Écorces vives d’Alexandre Lenot

« Il doit être vraiment bon », c’est ce que je me suis dit quand j’ai appris que le Prix Première avait été décerné pour la toute première fois à un polar. Avec ses plus de dix années d’existence, ce prix ne s’était jamais intéressé qu’à la littérature blanche. Ce premier roman d’Alexandre Lenot valait donc la peine qu’on s’y intéresse.

Et pour cause, Écorces vives est composé d’une surprenante galerie de destins croisés : une veuve qui cherche des réponses, une jeune citadine qui semble fuir quelque chose, un pyromane au cœur brisé, des orphelins pour qui la vie continue, un enquêteur boiteux fuyant la ville… Leur point commun ? Ce sont des étrangers.

Et quand on n’est pas né dans le nord du Cantal, on n’y est jamais vraiment le bienvenu. Il y a ceux qui restent car ils ne peuvent pas partir, et ceux qui n’ont jamais connu autre chose que ce pays isolé qui dépérit peu à peu. Il ne faudra du coup qu’une petite étincelle, l’incendie d’une vieille ferme cachée dans les bois, pour mettre le feu aux poudres et réveiller les vieux préjugés bien ancrés dans cette région que le reste de la France semble avoir oubliée.

« Ce que Louise ne peut pas savoir, c’est que chaque jour la gendarmerie sépare des ivrognes prêts à se faire saigner juste pour sentir quelque chose d’inhabituel. Qu’entre les ouvriers de l’usine de pneus et les employés de l’abattoir, c’est la guerre. Une guerre sans autre motif que de vieilles rancoeurs qui sont le seul sel qu’on servira à nos tables. Une guerre qui se joue dans les rares bals et dans les fins de soirée, quand l’alcool nous assomme.
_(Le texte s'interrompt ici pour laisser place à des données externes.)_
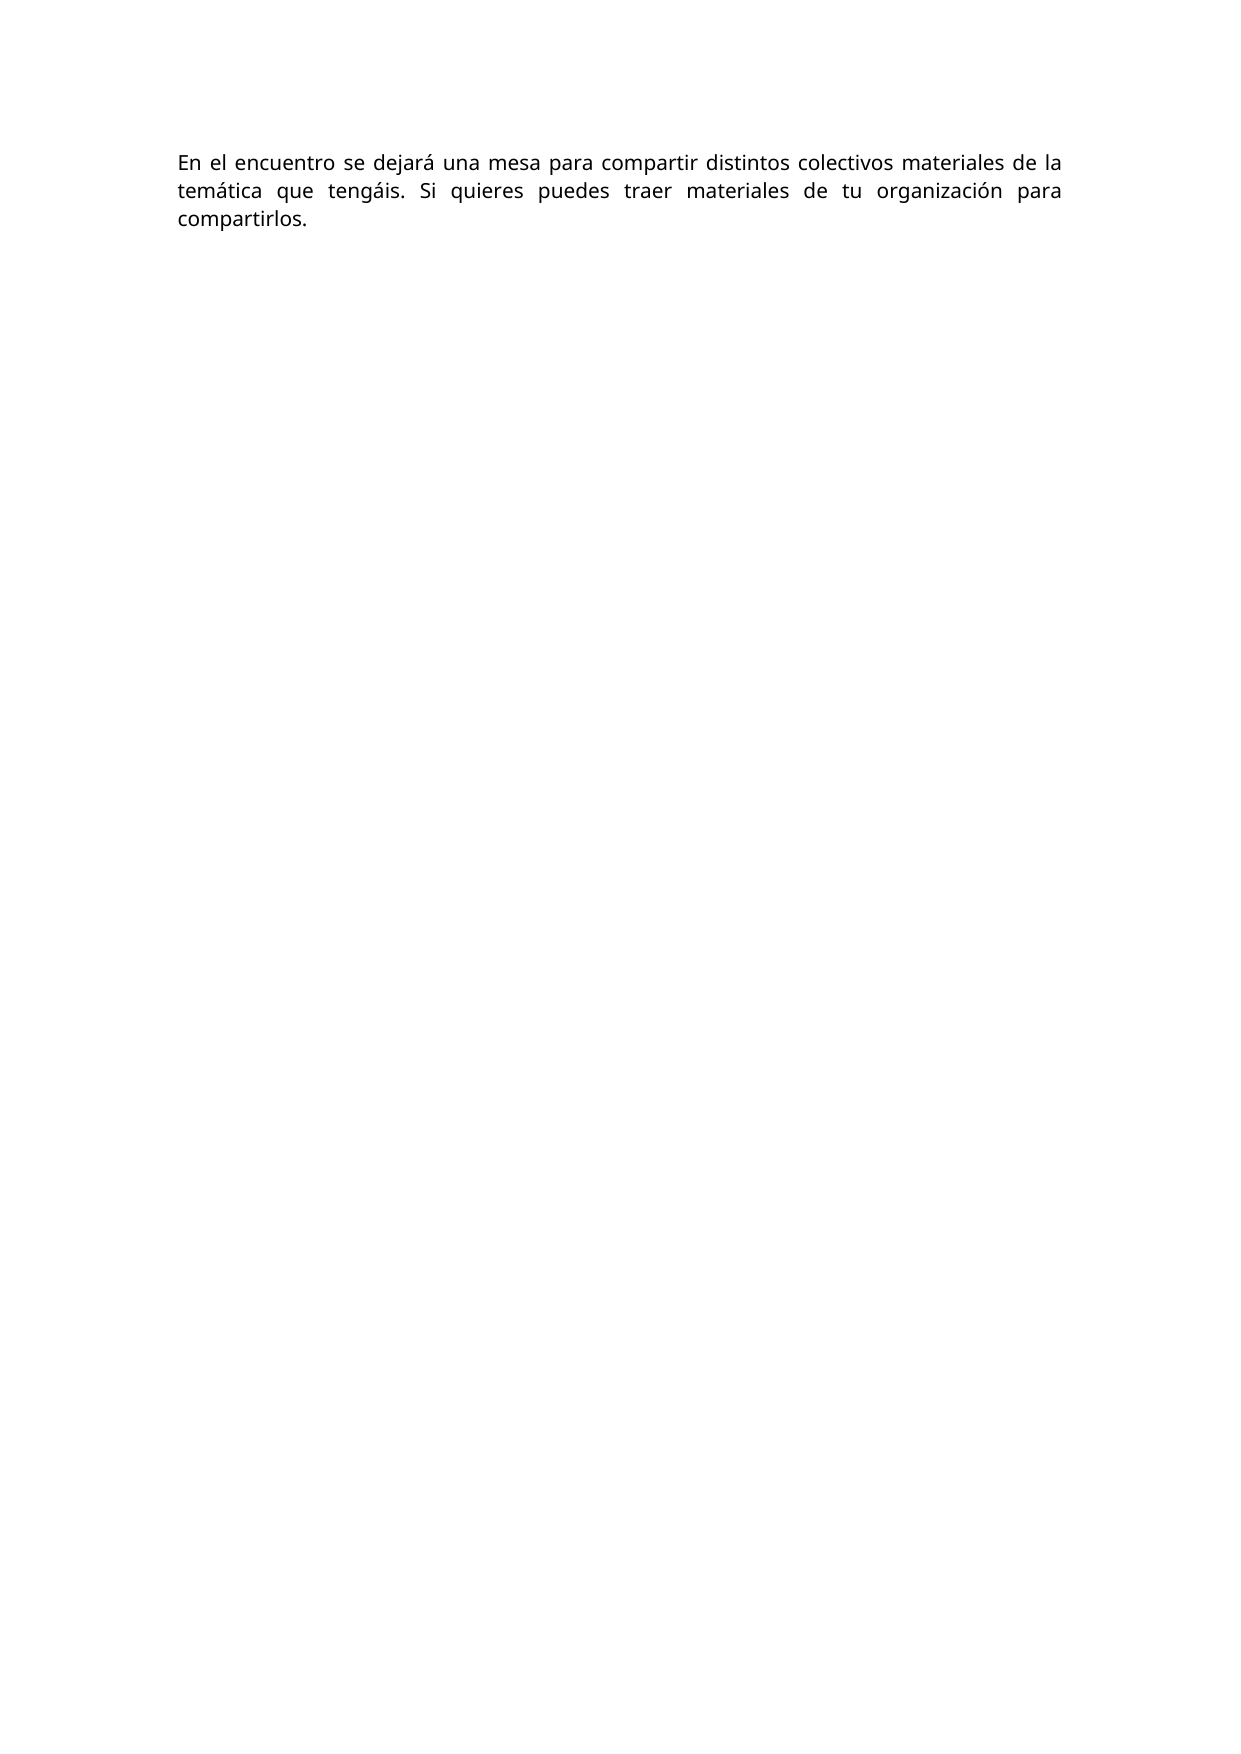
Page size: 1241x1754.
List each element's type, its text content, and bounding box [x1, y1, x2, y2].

text En el encuentro se dejará una mesa para compartir distintos colectivos materiales de la temática que tengáis. Si quieres puedes traer materiales de tu organización para compartirlos. [177, 148, 1063, 233]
Une guerre qui nous permet d’ignorer l’odeur de nos vies. » 

Avec ce premier roman, Alexandre Lenot se présente déjà comme un auteur à suivre de très près. Mais je préviens : amateurs de suspense et de rebondissements, passez votre chemin ! Dans ce roman, la tension monte petit à petit tandis que la peur s’installe et ne vous lâchent plus jusqu’au dénouement. L’émotion est juste, soutenue par une écriture poétique et maîtrisée. Tout comme Franck Bouysse dont j’ai déjà chroniqué Grossier le ciel, Alexandre Lenot flirt entre thriller rural et roman noir en jouant délicieusement avec la langue.

Alexandre Lenot, Ecorces vives, Actes Sud, 2018.